Issue (i): Whether a company following a different accounting year could be included as a comparable for transfer pricing analysis when the relevant figures for the assessee's financial year were not directly available from the audited accounts without adjustment.
Analysis: For comparability under the transfer pricing rules, the data must relate to the financial year in which the international transaction was entered into. The data of a comparable must therefore correspond to the same financial year as that of the tested party. If the relevant financial-year figures cannot be directly derived from the annual accounts without interpolation, extrapolation, apportionment, or truncation, the company does not qualify for inclusion, even if functionally comparable.
Conclusion: The company could not be included as a comparable unless its financial-year data for the relevant period was directly available and verifiable on the basis of its annual reports.
Issue (ii): Whether, on remand of the comparable-company issue, the entire transfer pricing exercise could be reopened de novo or only the issues actually raised before the first appellate authority and left undecided could be examined.

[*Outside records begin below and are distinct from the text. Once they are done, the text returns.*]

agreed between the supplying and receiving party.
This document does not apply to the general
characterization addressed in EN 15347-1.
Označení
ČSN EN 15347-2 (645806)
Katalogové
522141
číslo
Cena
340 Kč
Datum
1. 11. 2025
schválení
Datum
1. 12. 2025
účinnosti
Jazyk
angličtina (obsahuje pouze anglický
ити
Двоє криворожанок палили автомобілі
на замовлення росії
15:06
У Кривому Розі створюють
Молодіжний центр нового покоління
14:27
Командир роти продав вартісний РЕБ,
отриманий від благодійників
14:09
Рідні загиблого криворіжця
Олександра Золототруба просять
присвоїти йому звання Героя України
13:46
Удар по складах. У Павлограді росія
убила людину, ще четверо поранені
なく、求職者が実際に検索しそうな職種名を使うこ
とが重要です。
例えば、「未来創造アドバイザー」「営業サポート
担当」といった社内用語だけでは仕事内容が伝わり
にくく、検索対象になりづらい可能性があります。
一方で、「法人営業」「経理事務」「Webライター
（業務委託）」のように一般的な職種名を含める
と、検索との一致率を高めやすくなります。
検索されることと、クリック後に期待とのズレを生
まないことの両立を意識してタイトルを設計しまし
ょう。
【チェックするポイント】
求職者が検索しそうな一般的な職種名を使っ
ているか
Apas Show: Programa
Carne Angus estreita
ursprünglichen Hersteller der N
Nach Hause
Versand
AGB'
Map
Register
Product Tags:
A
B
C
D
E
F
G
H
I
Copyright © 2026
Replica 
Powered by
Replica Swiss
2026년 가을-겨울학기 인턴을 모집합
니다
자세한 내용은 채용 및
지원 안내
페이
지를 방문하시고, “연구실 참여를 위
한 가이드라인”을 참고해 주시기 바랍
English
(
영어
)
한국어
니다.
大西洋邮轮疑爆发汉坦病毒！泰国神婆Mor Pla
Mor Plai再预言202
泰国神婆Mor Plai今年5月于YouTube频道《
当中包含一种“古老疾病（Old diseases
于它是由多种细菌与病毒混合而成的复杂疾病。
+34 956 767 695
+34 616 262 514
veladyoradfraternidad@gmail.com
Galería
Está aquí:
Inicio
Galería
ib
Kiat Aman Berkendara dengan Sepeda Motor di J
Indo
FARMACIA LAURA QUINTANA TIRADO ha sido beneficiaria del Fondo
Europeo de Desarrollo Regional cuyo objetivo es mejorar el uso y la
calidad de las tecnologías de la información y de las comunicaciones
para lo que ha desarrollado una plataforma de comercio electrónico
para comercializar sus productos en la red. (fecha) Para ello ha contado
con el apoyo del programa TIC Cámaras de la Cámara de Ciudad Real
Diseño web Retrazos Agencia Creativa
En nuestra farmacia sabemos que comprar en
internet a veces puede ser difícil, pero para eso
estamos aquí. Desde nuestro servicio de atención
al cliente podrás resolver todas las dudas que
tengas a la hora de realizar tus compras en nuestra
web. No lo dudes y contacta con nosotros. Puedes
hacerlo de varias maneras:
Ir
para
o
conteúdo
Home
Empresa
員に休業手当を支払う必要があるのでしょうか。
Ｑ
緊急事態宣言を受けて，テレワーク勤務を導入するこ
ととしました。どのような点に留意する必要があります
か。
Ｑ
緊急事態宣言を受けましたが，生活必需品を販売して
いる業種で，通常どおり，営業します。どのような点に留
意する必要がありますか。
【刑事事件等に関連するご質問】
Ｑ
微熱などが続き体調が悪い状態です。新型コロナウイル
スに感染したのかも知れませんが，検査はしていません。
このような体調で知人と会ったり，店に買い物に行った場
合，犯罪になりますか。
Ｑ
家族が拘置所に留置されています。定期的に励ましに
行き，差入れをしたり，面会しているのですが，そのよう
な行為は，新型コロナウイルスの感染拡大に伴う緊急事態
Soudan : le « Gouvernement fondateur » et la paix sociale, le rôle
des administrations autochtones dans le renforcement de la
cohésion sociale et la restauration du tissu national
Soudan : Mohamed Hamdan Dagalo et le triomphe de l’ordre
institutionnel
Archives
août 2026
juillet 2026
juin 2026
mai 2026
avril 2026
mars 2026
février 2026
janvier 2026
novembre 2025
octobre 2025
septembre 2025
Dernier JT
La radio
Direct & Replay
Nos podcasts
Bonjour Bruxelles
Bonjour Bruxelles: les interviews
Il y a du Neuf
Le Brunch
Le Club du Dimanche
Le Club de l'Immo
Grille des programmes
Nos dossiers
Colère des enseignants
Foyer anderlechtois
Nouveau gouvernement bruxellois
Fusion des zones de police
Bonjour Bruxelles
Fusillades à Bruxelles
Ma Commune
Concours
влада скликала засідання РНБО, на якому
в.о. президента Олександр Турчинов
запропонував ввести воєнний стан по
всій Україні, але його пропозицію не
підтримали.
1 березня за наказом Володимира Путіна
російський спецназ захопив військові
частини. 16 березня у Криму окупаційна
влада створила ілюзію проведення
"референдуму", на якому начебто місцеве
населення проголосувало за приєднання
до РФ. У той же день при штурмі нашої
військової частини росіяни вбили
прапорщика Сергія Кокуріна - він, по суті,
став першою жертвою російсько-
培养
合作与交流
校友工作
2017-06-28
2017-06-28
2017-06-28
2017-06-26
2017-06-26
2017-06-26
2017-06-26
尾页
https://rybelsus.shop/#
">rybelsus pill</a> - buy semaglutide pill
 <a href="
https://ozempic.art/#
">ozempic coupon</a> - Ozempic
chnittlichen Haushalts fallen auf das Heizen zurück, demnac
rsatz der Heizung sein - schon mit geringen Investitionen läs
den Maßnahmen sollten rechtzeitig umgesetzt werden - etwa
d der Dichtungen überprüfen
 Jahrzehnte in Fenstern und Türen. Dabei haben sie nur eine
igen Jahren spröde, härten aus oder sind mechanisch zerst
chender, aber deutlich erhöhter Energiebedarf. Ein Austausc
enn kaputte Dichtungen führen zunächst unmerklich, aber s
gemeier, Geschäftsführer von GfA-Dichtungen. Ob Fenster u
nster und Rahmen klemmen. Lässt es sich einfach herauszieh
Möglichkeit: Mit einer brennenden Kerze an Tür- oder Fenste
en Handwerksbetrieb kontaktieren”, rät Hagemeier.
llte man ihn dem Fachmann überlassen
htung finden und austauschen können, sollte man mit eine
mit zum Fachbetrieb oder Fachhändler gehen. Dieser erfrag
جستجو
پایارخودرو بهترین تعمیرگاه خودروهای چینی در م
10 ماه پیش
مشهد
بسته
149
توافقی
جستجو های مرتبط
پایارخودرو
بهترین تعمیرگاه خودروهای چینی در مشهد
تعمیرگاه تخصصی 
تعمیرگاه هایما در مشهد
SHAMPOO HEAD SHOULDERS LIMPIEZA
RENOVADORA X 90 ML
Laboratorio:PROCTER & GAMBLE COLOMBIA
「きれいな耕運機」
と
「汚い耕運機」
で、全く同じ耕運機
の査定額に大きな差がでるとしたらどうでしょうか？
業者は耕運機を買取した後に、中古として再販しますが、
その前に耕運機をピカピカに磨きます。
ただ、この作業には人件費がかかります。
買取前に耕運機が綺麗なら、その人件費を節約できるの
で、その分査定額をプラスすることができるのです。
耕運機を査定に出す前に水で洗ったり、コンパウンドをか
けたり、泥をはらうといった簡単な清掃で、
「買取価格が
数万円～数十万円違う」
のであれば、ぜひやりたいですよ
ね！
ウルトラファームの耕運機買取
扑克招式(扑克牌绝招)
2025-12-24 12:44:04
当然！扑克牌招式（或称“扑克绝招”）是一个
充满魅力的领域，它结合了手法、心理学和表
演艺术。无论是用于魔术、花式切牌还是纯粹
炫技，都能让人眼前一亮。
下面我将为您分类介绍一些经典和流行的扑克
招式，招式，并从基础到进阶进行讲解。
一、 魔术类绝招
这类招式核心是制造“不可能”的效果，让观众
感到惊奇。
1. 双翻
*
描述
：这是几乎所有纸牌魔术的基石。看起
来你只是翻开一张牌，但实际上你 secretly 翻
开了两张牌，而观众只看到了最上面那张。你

Analysis: Rule 27 permits the respondent to support the order on grounds decided against it, but it does not justify setting aside the entire assessment for a fresh de novo determination. Where the first appellate authority has omitted to decide some issues because relief was granted on one ground, the scope of further proceedings can extend only to those issues that were raised before the first appellate authority and remained undisposed of.
Conclusion: The transfer pricing exercise could not be reopened de novo, and any fresh examination was confined to the issues agitated before the first appellate authority but not decided by it.
Final Conclusion: The matter was restored to the transfer pricing authorities for limited reconsideration of the comparable and related undecided issues, with the appeal succeeding only for statistical purposes.
Ratio Decidendi: For transfer pricing comparability, the comparable must have data for the same financial year as the tested party, and if the annual accounts do not directly yield such figures, the company is not a valid comparable; on remand, only the undecided issues within the original appellate challenge can be reopened, not the entire assessment de novo.